Primary Cutaneous Gamma-Delta T-Cell Lymphoma Presenting With Hemophagocytic Lymphohistiocytosis in a Young Polynesian Male

Abstract

Primary cutaneous gamma-delta T-cell lymphoma (PCGD-TCL) is a very rare subtype of cutaneous T-cell lymphoma. We report the case of a young Polynesian male who presented with fever and an abdominal wall rash and highlight the workup leading to the diagnosis of PCGD-TCL. As PCGD-TCL is rare and mimics other medical conditions, its diagnosis requires a high index of suspicion and can be challenging. Hemophagocytic lymphohistiocytosis (HLH) occurs with PCGD-TCL and can be a marker of more invasive disease. There are no well-defined treatment guidelines, but the most common treatment approach is anthracycline-based multiagent chemotherapy followed by allogeneic stem cell transplant. Targeted therapies are being increasingly used as well. Prognosis remains poor and 5-year survival is < 20%, particularly in more invasive disease. We highlight how this patient's demographic varies from the published literature and discuss some unique particulars of the diagnostic evaluation and treatment, especially in the presence of concurrent HLH.

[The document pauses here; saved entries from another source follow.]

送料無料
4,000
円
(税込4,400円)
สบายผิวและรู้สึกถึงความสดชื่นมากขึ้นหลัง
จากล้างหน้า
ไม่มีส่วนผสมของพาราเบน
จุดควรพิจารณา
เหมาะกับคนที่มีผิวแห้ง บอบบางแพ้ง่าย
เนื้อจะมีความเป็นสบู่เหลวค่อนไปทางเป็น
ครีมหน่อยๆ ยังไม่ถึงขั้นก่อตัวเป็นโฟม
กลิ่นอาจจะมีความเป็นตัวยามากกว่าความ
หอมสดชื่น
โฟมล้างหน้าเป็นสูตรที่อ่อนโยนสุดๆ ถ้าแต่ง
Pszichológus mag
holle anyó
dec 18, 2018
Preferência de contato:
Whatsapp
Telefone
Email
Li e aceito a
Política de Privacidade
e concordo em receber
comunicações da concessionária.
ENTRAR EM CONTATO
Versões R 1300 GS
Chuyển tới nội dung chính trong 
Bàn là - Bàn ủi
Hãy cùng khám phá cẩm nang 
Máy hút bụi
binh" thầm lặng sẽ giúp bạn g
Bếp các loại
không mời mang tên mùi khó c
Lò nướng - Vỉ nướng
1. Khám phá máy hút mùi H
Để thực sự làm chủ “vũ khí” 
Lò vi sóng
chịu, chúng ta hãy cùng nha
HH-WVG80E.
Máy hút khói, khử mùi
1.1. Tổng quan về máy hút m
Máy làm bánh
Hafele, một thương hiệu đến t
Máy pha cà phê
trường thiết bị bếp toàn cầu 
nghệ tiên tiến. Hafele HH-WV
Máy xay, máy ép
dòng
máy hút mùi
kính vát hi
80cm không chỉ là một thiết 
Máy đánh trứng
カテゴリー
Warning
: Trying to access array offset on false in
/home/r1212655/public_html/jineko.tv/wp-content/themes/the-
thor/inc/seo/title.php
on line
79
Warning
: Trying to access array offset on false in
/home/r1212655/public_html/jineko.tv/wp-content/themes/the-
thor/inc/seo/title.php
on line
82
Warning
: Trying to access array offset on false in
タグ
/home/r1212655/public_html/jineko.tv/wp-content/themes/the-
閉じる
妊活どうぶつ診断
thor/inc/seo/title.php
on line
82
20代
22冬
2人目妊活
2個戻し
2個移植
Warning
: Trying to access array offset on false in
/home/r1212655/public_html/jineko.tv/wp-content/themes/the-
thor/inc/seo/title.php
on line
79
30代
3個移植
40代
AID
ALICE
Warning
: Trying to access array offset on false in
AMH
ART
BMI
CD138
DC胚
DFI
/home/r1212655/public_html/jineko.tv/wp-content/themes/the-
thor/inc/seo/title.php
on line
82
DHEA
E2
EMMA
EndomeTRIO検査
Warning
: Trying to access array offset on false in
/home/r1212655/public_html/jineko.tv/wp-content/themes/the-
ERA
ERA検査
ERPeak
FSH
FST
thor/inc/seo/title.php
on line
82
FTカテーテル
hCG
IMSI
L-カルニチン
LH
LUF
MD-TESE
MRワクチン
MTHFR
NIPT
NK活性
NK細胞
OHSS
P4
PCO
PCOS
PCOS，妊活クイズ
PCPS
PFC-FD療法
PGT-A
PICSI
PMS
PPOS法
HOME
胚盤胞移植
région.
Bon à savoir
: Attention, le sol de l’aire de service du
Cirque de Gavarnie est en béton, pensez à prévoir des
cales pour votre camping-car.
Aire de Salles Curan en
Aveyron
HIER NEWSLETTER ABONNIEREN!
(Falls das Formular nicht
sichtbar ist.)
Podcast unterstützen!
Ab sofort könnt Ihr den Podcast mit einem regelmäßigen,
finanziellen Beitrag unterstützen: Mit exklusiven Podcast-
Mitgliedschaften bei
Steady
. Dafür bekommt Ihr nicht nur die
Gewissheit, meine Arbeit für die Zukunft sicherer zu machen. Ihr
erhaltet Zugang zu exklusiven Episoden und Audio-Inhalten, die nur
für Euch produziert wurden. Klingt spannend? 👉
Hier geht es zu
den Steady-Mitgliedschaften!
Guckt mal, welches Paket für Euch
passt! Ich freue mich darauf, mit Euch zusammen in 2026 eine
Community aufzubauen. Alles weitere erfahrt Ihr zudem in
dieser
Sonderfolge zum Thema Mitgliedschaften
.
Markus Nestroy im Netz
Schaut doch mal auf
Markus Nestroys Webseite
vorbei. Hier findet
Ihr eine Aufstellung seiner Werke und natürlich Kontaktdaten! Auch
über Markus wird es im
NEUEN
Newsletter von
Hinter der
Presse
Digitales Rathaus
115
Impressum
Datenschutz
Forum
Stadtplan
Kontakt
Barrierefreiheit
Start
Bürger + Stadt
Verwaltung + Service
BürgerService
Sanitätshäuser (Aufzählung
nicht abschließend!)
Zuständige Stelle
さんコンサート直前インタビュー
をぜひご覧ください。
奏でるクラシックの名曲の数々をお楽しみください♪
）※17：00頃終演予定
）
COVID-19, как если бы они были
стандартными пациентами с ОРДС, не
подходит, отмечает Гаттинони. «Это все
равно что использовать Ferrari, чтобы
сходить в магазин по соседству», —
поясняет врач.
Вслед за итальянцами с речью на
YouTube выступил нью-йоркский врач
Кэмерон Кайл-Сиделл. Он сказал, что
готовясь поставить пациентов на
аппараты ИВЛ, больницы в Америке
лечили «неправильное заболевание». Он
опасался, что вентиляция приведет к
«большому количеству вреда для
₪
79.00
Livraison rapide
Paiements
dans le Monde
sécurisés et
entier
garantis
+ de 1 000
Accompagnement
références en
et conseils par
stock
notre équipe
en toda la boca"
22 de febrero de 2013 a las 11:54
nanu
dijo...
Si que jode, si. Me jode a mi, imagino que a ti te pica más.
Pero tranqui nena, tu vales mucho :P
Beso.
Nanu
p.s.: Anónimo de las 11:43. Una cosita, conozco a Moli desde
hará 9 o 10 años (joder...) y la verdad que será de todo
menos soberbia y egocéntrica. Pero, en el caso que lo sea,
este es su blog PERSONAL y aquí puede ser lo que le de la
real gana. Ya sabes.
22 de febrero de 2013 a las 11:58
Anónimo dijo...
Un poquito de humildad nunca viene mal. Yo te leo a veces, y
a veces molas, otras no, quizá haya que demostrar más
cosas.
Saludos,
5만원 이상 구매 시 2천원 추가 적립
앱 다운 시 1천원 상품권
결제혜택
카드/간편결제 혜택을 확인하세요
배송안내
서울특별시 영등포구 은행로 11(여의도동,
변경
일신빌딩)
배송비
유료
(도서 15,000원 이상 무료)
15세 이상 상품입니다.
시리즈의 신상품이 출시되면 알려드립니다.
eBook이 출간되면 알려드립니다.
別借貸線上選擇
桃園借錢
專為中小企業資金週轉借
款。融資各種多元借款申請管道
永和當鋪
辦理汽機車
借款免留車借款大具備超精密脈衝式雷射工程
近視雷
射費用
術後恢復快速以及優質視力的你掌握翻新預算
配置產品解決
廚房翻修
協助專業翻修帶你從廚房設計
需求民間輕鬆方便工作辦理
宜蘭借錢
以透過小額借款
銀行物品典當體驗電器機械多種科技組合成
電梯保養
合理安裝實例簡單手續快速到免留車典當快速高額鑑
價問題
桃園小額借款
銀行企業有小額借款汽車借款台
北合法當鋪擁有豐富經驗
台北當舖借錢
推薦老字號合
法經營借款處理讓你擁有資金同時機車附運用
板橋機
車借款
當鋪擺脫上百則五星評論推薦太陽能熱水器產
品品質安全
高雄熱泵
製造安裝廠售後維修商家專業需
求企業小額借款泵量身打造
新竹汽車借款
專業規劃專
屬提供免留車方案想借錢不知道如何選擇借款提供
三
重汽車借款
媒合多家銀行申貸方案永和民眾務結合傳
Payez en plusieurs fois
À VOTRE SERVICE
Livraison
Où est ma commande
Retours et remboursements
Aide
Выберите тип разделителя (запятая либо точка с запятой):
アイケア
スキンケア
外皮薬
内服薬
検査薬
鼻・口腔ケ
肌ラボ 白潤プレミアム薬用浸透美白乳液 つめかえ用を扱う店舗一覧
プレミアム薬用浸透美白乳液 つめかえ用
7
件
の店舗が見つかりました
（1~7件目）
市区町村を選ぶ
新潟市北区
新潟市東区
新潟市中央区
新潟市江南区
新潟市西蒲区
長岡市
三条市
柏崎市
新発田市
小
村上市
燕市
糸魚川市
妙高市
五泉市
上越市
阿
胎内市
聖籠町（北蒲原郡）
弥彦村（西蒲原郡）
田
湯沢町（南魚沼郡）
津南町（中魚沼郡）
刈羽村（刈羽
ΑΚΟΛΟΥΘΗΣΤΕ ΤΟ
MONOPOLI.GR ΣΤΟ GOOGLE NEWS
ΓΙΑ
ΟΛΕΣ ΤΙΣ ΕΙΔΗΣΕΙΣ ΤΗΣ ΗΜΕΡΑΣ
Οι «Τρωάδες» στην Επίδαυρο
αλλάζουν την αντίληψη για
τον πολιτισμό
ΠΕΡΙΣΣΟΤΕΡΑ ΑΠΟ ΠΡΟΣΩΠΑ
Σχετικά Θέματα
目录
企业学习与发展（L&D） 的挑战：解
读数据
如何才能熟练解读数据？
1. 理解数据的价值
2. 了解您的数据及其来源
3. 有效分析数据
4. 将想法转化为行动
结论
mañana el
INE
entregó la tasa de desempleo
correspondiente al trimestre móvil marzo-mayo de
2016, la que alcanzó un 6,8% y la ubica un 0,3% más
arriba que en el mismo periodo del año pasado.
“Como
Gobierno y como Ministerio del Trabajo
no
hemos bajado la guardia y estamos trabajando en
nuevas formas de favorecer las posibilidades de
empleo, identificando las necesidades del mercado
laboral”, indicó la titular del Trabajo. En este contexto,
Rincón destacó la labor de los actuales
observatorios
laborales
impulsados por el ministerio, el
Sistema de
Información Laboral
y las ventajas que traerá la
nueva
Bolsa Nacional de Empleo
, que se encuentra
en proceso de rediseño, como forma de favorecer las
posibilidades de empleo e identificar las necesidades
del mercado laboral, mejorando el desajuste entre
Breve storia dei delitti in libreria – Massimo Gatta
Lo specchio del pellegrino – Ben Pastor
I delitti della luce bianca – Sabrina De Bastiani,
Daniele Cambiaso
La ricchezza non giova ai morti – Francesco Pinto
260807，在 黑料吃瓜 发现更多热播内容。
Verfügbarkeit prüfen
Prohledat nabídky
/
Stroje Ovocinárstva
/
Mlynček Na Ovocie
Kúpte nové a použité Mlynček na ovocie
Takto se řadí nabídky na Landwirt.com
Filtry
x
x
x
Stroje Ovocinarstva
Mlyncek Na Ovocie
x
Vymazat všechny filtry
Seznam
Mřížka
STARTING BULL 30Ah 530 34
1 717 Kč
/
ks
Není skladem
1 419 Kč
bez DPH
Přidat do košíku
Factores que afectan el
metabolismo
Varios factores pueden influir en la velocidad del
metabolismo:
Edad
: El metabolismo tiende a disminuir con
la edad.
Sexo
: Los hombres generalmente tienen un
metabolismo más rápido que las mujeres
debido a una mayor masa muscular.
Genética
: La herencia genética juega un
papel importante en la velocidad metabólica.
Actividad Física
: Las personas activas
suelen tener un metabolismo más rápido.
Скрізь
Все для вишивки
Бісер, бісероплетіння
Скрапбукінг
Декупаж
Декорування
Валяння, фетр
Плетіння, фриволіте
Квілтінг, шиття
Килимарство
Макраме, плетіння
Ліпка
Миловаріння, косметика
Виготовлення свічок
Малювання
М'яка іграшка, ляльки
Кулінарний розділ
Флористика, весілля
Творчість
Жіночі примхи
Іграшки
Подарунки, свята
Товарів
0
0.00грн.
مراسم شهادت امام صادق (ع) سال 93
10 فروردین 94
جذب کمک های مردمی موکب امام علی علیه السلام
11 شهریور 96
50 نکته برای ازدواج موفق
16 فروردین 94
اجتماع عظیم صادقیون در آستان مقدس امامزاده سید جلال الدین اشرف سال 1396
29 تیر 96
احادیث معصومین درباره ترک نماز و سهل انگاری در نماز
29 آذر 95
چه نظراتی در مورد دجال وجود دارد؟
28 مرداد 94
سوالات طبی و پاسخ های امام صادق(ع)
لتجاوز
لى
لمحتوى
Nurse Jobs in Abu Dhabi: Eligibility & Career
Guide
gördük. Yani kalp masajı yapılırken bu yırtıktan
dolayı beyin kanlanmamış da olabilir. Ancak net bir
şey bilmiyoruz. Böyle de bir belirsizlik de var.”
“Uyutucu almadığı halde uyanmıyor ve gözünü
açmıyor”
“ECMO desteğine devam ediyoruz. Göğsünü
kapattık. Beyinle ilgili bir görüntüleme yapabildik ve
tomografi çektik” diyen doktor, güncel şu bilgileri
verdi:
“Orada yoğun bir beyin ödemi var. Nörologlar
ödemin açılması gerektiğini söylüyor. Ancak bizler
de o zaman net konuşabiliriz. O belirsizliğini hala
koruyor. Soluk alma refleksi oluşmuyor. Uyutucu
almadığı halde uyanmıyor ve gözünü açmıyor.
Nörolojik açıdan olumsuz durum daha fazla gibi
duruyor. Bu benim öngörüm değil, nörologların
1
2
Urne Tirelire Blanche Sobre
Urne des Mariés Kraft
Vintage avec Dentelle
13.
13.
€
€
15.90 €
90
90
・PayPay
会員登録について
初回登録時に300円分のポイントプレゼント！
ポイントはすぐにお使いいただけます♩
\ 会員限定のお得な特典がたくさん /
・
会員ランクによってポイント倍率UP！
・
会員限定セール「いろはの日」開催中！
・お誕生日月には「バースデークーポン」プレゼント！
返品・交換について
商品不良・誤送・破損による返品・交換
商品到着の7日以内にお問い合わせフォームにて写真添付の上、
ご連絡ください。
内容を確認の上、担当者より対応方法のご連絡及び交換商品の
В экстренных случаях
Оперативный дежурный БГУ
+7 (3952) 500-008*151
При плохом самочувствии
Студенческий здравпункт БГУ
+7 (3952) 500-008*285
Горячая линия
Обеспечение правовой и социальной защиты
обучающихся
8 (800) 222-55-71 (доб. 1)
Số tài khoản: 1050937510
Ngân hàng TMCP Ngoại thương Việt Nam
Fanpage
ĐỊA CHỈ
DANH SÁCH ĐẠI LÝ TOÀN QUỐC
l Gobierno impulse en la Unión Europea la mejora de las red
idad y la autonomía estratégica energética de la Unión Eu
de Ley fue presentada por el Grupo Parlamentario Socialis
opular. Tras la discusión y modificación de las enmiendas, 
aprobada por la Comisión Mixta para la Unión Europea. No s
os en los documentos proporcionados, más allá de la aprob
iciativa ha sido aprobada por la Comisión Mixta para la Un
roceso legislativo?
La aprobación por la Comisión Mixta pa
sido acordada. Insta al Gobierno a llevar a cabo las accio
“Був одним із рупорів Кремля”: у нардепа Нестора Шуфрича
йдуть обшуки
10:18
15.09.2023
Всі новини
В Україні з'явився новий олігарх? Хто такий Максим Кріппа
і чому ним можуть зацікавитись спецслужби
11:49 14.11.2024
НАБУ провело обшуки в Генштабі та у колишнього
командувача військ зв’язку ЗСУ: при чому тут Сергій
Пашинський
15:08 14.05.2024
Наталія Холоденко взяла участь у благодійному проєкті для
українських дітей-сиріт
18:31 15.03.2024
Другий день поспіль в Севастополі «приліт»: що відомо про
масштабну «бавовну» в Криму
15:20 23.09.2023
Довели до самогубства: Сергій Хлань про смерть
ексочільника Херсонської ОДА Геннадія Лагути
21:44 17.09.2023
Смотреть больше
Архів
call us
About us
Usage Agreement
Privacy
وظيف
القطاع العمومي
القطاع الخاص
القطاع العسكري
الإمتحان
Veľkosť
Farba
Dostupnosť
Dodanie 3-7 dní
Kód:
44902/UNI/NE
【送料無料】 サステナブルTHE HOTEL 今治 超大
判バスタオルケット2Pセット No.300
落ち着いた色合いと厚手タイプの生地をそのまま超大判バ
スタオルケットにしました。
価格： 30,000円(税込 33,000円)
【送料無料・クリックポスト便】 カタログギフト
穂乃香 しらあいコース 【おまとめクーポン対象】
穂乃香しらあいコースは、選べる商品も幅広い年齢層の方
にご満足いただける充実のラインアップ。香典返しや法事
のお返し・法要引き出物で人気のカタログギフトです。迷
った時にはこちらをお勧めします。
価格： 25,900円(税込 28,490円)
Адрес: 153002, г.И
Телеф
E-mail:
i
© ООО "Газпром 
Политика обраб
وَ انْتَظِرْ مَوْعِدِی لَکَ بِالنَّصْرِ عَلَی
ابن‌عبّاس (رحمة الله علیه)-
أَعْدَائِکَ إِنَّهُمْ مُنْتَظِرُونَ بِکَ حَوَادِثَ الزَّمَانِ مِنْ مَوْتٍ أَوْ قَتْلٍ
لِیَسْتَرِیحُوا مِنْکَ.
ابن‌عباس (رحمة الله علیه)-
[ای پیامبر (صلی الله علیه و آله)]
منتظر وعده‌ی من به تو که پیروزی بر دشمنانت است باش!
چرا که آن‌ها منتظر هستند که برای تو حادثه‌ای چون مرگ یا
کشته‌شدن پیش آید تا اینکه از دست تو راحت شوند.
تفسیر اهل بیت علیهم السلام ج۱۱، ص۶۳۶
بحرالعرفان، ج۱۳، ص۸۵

Keywords: adipocyte rimming; brentuximab vedotin; hemophagocytic lymphohistiocytosis; panniculitis; primary cutaneous T-cell lymphoma.

Figure 1

Large violaceous contiguous patch spreading over the anterior and right side of the abdominal wall.

Figure 2

Skin biopsy findings. Low magnification ((a), 20x) image showing a lobular, pannicular infiltrate of large lymphoid cells with pleomorphic nuclei and irregular nuclear contours that focally rim adipocytes ((b), 400x). Focal hemophagocytic lymphohistiocytosis is also noted. Tumor cells show immunostaining for CD3 ((c), 100x), CD8, with rimming of adipocytes ((d), 100x), and TCR-delta ((e), 100x). The BF-1 shows staining of small lymphocytes ((f), 100x).

Figure 3

Bone marrow biopsy findings. Bone marrow trephine biopsy at 20X magnification stained with hematoxylin and eosin (a), CD3 (b), CD20 (c), and γδ TCR (d), demonstrating rimming of fat by γδ T cells. Insets in (a), (b), and (d) at 100X magnification. Bone marrow aspirate at 100X magnification demonstrating extensive hemophagocytosis (e-f).

Figure 4

Flow cytometric analysis of CD3+ T cells from the bone marrow aspirate specimen. Green, CD8+ T cells. Red, CD4+ T cells. Blue, CD4-CD8- γδ T cells. The γδ T cells express bright CD3, normal levels of CD2, CD5, and CD7, partial CD56, partial CD57, and partial CD16. No definitive phenotypic abnormalities were detected by flow cytometry.